Léonard Corti en troisième année d’internat au sein de l’AP-HP et président du Syndicat des internes des hôpitaux de Paris à la Salpetrière alerte sur la situation à l'AP-HP. Il a tiré de son expérience un ouvrage qui paraît ce jeudi.
Jeune interne à l'hôpital de la Pitié-Salpêtrière entre 2019 et 2021, Léonard Corti a été confronté à de nombreux dysfonctionnements pendant cette période. Il en a tiré un livre : "Dans l’enfer de l’hôpital", aux éditions Robert Laffont. Il alerte les pouvoirs publics sur la souffrance des internes et le malaise de l'hôpital public.
Comment sont traités les internes dans les hôpitaux publics ?
J'étais interne depuis seulement quelques mois, je me suis retrouvé seul à gérer un patient en train de mourir. En pleine nuit, tout seul, sans médecin juste avec le personnel de service, il a fallu que je prenne des décisions, que j’endosse des responsabilités auxquelles je n’étais pas réellement préparé.

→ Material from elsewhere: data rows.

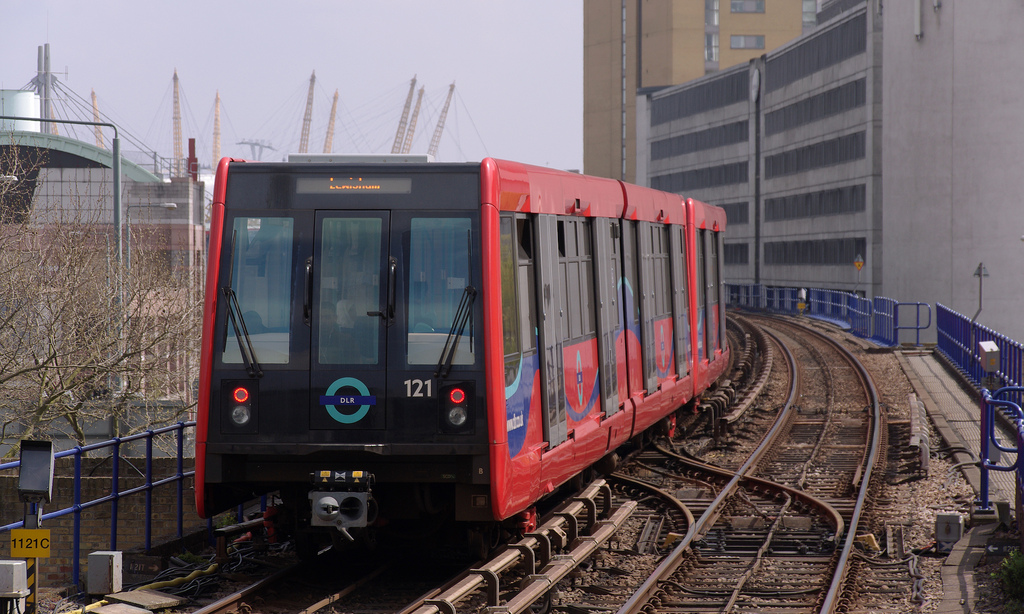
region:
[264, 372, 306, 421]
the train is black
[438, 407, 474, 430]
the light is off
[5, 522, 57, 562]
the sign is yellow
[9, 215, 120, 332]
the tree has no leaves on it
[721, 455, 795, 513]
the tracks are rusty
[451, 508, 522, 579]
the train is on the track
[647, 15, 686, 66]
the building is tan in color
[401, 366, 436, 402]
white number on train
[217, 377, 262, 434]
headlights on the train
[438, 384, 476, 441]
headlights on left side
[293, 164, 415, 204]
destination of the train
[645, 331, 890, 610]
brown train tracks on ground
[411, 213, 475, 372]
left front window on train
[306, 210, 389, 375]
middle window on train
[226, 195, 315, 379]
right side window on train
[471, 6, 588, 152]
blue sky in the air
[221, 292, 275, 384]
windshield wiper on train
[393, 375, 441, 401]
white number 121 on black background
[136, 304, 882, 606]
Railroad tracks with a curve in them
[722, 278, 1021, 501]
blue metal railing at the edge of the tracks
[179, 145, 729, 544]
red and black passenger train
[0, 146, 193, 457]
trees without any leaves on them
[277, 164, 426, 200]
changeable sign made of lights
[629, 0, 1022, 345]
gray building with slight curve to it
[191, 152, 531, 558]
front of a train with large windows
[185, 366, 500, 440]
headlights on the front of a vehicle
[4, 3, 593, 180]
overcast sky with no distinct clouds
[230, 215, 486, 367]
the front window on the train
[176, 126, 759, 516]
it is a red train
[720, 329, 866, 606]
it is the tracks of the train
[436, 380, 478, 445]
lights on the front of the train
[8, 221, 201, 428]
some trees without any leaves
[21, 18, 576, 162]
the sky is blue and clear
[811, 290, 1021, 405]
blue railing on the side of the tracks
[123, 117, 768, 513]
a large red train moving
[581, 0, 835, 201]
a brown building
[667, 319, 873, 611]
the tracks are brown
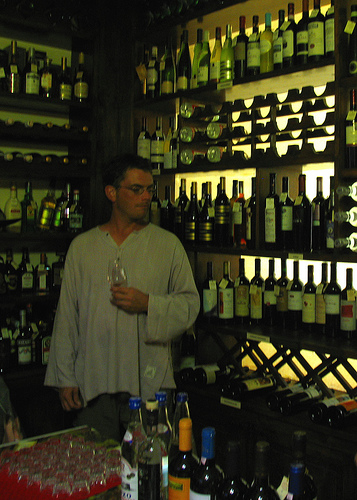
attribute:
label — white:
[279, 285, 310, 322]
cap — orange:
[179, 417, 192, 429]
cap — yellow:
[142, 397, 158, 410]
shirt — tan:
[55, 209, 188, 374]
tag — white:
[140, 362, 158, 384]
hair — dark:
[100, 152, 159, 192]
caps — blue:
[125, 389, 189, 406]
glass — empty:
[103, 254, 133, 302]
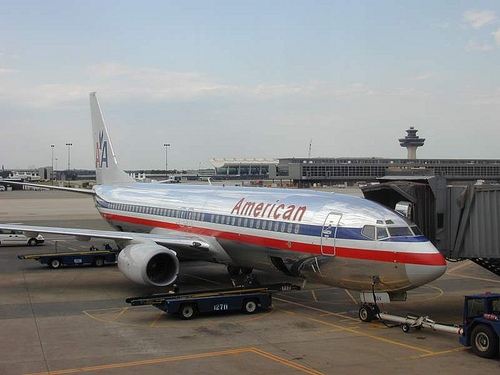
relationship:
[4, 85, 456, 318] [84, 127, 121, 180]
plane of american airlines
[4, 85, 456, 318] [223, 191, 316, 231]
plane has word american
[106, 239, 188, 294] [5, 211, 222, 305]
engine on right side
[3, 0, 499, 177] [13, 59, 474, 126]
sky with white clouds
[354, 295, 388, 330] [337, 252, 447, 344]
wheels on front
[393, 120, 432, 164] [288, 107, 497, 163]
signal tower in distance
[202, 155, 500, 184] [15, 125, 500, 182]
airport terminal on background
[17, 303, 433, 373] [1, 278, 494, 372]
lines on pavement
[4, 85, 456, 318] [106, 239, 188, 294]
plane has jet engine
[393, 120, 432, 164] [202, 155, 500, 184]
control tower on airport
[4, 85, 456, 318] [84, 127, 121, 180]
airplane of american airlines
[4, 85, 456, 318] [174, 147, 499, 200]
plane at terminal gate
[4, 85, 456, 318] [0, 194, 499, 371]
airplane parked at airport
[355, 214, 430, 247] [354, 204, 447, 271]
windows of cockpit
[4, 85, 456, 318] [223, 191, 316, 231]
plane written american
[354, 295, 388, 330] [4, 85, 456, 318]
wheel of plane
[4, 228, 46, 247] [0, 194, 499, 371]
car on airport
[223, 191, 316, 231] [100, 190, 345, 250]
word american side of plane.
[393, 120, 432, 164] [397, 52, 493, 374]
control tower on right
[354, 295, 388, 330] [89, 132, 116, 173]
wheels on american airline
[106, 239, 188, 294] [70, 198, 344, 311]
engine on left side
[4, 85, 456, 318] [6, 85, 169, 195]
plane has tail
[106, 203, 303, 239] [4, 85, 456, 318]
windows on side plane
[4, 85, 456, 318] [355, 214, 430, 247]
airplane has front windshields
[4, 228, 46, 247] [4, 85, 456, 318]
car on left of airplane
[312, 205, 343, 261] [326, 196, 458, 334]
door on front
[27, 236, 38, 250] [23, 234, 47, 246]
wheel of front side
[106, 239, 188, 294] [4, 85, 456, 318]
engine of plane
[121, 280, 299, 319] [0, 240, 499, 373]
cart on pavement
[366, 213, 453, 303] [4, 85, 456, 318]
nose on plane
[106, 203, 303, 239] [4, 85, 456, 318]
windows on plane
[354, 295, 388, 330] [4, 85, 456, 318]
wheel on plane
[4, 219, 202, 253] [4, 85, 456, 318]
wing on plane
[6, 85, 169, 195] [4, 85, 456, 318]
tail of plane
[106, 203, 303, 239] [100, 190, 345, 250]
windows of side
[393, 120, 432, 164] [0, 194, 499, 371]
control tower of airport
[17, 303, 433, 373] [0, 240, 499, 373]
lines of pavement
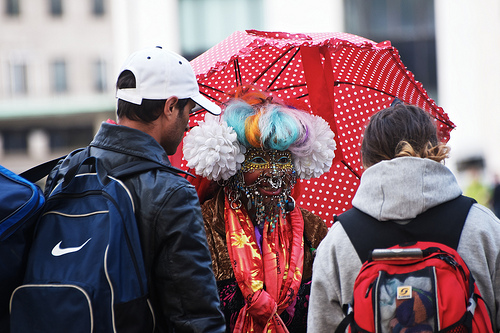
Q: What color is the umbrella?
A: Red.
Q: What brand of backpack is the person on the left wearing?
A: Nike.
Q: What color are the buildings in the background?
A: White.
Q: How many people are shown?
A: Three.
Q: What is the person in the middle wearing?
A: Wig.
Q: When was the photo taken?
A: Daytime.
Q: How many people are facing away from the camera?
A: Two.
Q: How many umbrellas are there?
A: One.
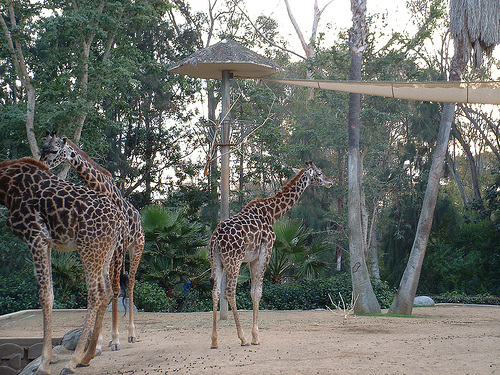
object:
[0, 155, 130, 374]
giraffes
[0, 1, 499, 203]
sky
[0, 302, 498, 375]
ground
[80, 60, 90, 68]
leaves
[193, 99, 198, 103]
leaves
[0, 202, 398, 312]
bushes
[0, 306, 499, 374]
dirt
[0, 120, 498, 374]
enclosure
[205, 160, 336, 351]
giraffe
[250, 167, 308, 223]
neck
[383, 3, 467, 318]
trees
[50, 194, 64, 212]
spots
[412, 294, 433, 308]
rock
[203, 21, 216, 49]
branch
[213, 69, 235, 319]
beam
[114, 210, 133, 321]
tail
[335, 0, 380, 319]
tree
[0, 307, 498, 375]
sand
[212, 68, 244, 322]
pole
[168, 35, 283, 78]
lid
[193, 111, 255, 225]
basket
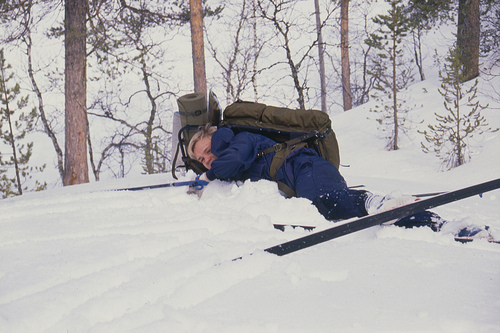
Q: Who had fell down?
A: Skier.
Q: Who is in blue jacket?
A: A man.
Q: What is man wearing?
A: Backpack.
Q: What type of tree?
A: Pine.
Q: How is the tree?
A: Young.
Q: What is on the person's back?
A: A backpack.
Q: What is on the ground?
A: Snow.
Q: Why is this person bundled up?
A: It's cold outside.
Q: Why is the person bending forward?
A: He fell down.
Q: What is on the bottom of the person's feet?
A: Skis.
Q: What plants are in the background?
A: Trees.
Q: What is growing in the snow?
A: Trees.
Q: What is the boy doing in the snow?
A: Skiing.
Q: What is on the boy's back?
A: A backpack.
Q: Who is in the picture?
A: A young boy.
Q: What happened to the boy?
A: He fell down.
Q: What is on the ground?
A: Snow.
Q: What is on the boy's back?
A: Backpack.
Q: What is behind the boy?
A: Trees.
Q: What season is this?
A: Winter.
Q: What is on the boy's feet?
A: Skis.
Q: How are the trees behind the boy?
A: Leafless.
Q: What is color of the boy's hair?
A: Blonde.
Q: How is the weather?
A: Cold.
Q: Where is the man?
A: On the ground.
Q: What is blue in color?
A: The man's jacket.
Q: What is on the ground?
A: Snow.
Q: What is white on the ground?
A: The snow.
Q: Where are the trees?
A: Alongside the hill.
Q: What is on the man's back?
A: A backpack.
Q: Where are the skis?
A: On the man's feet.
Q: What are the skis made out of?
A: Metal.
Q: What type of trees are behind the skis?
A: Saplings.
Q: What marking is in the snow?
A: Tracks.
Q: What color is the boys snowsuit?
A: Blue.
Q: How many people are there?
A: One.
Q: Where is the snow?
A: On the ground.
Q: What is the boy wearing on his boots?
A: Skis.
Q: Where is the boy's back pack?
A: On his back.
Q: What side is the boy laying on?
A: His right.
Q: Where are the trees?
A: Behind the boy.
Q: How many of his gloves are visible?
A: One.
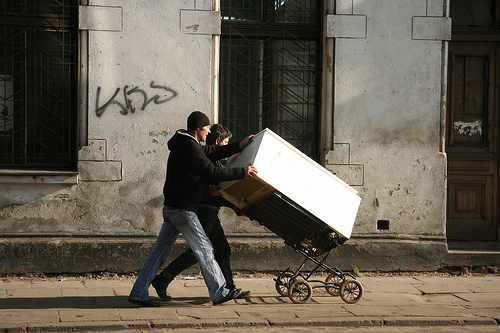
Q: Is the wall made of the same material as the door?
A: No, the wall is made of cement and the door is made of wood.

Jeune interne, je me suis retrouvé seul à gérer un patient en train de mourir.
Léonard Corti
En discutant avec mes collègues, je me suis rendu compte que je n’étais pas la première personne qui était confrontée à ce genre de situation. Une situation qui n'est pas anodine. Nous devons être mieux préparés psychologiquement à gérer ce type de situation et cette reconnaissance doit aussi être financière.
En première année d’internat on est payé 1500 cents euros alors que l'amplitude horaire est de plus de 60 heures par semaine. Quand tu demandes à ce que tes heures sup' soient payées, on te dit : "non ce n’est pas possible, tu es stagiaire, tu es en formation, donc tu n’as pas le droit de demander ça".

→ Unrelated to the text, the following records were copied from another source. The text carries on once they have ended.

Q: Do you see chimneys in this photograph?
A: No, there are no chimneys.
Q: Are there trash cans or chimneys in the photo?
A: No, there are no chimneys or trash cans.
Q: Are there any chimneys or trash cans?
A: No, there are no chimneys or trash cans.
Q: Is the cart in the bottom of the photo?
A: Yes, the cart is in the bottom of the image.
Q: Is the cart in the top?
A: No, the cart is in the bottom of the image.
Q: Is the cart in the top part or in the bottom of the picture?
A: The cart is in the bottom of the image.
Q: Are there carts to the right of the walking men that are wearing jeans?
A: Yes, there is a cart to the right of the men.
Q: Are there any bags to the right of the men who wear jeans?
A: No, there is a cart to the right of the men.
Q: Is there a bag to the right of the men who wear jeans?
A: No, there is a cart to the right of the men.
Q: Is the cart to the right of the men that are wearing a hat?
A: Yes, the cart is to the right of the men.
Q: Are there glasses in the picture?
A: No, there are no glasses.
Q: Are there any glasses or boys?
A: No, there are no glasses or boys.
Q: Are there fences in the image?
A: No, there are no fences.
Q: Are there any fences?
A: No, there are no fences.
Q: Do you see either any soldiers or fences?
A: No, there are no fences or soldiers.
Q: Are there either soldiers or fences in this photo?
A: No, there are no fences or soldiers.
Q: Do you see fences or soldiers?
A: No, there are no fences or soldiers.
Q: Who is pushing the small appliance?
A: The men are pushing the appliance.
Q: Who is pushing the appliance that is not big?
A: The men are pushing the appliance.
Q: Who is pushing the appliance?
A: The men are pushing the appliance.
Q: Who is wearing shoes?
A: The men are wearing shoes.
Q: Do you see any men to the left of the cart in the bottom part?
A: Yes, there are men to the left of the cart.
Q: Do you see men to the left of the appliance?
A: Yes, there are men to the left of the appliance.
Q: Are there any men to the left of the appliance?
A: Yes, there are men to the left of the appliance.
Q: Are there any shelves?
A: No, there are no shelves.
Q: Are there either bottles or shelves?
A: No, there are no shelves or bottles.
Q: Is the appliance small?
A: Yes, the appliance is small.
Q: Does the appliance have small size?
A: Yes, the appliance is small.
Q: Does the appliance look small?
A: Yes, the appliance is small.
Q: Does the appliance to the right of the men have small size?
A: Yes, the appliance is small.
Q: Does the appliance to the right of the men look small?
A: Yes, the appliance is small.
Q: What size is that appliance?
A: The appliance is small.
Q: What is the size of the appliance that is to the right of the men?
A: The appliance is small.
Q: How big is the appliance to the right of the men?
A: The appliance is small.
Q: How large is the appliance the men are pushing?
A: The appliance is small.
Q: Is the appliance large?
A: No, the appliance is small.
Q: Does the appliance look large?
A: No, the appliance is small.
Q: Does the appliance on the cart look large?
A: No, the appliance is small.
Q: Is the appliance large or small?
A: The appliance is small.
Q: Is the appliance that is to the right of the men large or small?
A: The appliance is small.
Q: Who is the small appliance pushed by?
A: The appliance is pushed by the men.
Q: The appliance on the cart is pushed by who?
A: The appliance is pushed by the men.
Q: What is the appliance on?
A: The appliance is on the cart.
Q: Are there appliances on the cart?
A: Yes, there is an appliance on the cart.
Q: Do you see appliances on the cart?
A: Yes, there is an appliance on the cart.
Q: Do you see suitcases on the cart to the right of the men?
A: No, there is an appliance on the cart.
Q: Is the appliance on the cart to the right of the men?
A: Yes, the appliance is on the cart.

Que demandez-vous pour les internes à l'AP-HP ?
Les conditions de travail à l'AP-HP ne sont pas bonnes. Aujourd’hui l'institution a du mal à recruter du personnel paramédical mais aussi du personnel médical parce que les conditions se sont dégradées. Ce que nous demandons, c’est que l’on fasse plus attention à nous et qu’on respecte nos droits.

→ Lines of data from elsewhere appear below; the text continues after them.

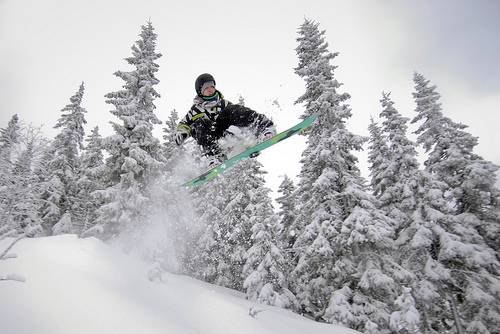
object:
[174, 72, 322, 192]
snowboarder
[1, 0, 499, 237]
air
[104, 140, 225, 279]
snow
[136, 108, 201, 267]
trees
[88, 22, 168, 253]
tree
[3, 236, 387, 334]
snow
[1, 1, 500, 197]
sky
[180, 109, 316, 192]
snowboard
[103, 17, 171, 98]
top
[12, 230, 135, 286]
top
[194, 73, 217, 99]
head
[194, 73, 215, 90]
bonnet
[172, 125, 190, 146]
right hand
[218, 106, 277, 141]
left leg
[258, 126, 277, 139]
left boot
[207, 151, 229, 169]
right boot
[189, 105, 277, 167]
pants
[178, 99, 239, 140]
jacket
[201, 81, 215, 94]
hat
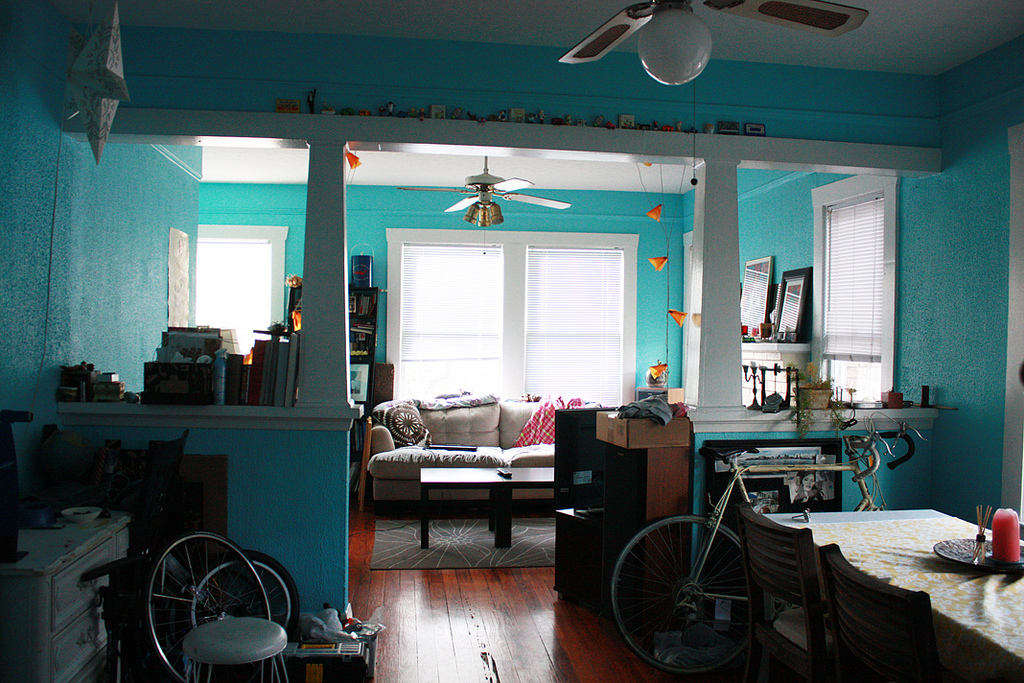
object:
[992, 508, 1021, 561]
candle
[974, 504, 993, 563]
diffuser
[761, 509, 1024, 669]
table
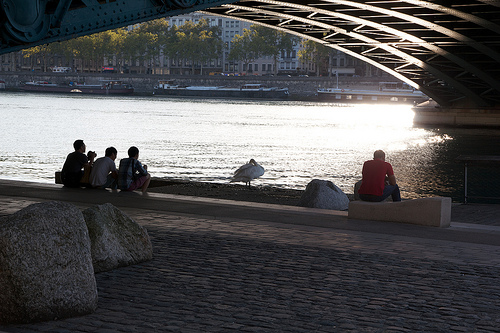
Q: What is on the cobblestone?
A: A large gray rock.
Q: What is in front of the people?
A: A wide river is in front of the people.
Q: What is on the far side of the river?
A: There are trees on the far side of the river.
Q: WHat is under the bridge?
A: A metal grid.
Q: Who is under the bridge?
A: There are four people under the bridge.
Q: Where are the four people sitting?
A: The four people are sitting under the bridge.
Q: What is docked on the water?
A: Three large boats are docked on the water.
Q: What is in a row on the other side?
A: There are a row of green trees.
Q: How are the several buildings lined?
A: THe several buildings are in a row.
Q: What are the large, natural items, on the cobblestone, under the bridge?
A: Rocks.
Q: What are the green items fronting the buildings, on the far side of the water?
A: Trees.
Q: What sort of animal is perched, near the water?
A: A bird.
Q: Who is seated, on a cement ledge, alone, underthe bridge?
A: A person in a red shirt.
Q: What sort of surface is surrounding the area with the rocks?
A: Cobblestone.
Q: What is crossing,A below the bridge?
A: A river.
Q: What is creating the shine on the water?
A: Sunlight.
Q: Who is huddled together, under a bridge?
A: Three guys.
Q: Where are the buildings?
A: On the far side of the river.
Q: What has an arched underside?
A: A bridge,over a river.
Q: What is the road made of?
A: Cobblestone.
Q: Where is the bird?
A: By the river.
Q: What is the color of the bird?
A: White.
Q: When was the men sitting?
A: Daytime.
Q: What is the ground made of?
A: Stones and bricks.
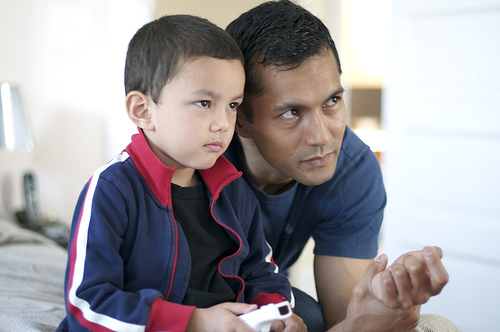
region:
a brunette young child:
[63, 14, 295, 325]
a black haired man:
[225, 6, 452, 325]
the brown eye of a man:
[279, 107, 294, 119]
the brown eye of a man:
[324, 93, 340, 106]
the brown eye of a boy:
[193, 97, 207, 109]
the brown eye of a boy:
[229, 100, 241, 110]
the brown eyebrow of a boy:
[194, 84, 217, 100]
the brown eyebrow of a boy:
[230, 93, 243, 103]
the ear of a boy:
[127, 90, 159, 127]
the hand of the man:
[347, 247, 420, 329]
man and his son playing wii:
[112, 7, 387, 252]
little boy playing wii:
[116, 7, 286, 329]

6 % des internes ont fait des tentatives de suicide
Léonard Corti
Le non-respect de nos droits a des conséquences sur notre santé mentale. Les chiffres sont édifiants. Il y a trois fois plus de chances de se suicider lorsqu’on est interne par rapport à quelqu’un d’autre. Presque deux tiers des internes ont été victimes de troubles anxieux lors de l’année qui vient de s’écouler et 6 % des internes ont fait des tentatives de suicide. Le fait qu’on travaille beaucoup et qu’on ne reconnaisse pas ce travail participe à ce malaise profond.
Pensez-vous que votre métier souffre d'une perte de sens ?
Il faut sortir de la logique purement comptable de la gestion de l’hôpital. La gouvernance doit être à nouveau partagée entre les directeurs et les soignants. Il faut démocratiser la gouvernance à l’hôpital qui a été verticalisée depuis 2009 sous la présidence de Nicolas Sarkozy.
Sortir de la logique purement comptable de la gestion de l’hôpital
Léonard Corti
Les directeurs subissent la pression de la rigueur budgétaire qu’on applique à l’hôpital depuis des années et les soignants regrettent d’être des exécutants dans une structure où il n’y a plus de place à la concertation. Il faut voir aussi l’organisation de carrière. On demande aux médecins d’être à la fois manager, chercheurs, cliniciens. On demande aux médecins de savoir tout faire et le risque c’est qu’on finisse par tout faire mal.
En sortie de crise sanitaire, ce que je souhaitais aussi c'est attirer l'attention sur la question de la médecine préventive. Il faut savoir que les maladies chroniques comme l'hypertension, l'obésité, le diabète sont la conséquence directe de notre mode de vie et que cela fait trente ans que les politiques publiques ne luttent pas suffisamment contre la malbouffe, la sédentarité ou la pollution de l'air.
Le Covid-19 a conduit en réanimation des patients qui étaient déjà malades, il faut savoir que tous les patients que j'ai pris en charge en réa étaient à 100 % atteints d'une pathologie chronique.